◆ **Task to complete**:
Across all the records, filter for lines with the word "from" and copy them.

******

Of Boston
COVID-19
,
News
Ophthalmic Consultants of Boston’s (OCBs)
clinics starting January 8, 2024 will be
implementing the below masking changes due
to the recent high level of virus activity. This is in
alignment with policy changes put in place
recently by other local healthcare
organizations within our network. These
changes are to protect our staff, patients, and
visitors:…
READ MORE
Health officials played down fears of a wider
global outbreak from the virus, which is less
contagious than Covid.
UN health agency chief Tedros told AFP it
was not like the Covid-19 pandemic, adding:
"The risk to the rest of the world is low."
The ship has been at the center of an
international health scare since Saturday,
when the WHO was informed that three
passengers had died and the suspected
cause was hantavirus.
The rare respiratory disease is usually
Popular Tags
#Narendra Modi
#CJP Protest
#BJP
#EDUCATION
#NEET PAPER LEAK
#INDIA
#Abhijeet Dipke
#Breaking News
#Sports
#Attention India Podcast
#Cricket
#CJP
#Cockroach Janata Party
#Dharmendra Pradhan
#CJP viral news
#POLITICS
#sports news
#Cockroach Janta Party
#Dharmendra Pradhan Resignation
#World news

******

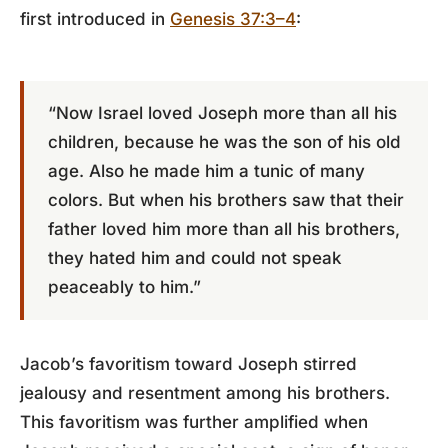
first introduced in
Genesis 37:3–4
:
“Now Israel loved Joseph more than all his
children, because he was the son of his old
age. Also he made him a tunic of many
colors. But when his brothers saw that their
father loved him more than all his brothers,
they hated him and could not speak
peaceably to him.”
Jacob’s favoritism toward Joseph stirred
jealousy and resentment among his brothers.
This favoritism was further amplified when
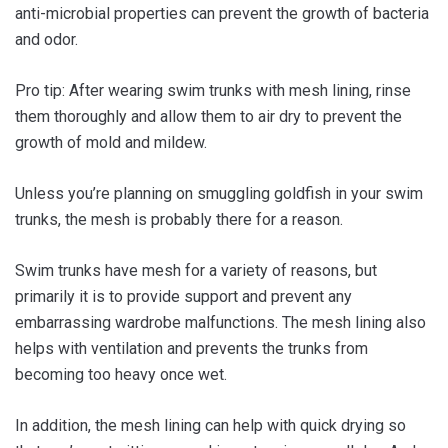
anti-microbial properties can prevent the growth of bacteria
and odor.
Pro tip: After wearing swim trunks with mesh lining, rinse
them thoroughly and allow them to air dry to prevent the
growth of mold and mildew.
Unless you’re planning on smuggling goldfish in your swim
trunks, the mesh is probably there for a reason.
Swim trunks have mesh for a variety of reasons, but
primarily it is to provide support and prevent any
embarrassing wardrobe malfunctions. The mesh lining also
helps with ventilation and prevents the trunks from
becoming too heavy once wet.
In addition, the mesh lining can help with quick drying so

******

◆ **Solution**:
global outbreak from the virus, which is less
helps with ventilation and prevents the trunks from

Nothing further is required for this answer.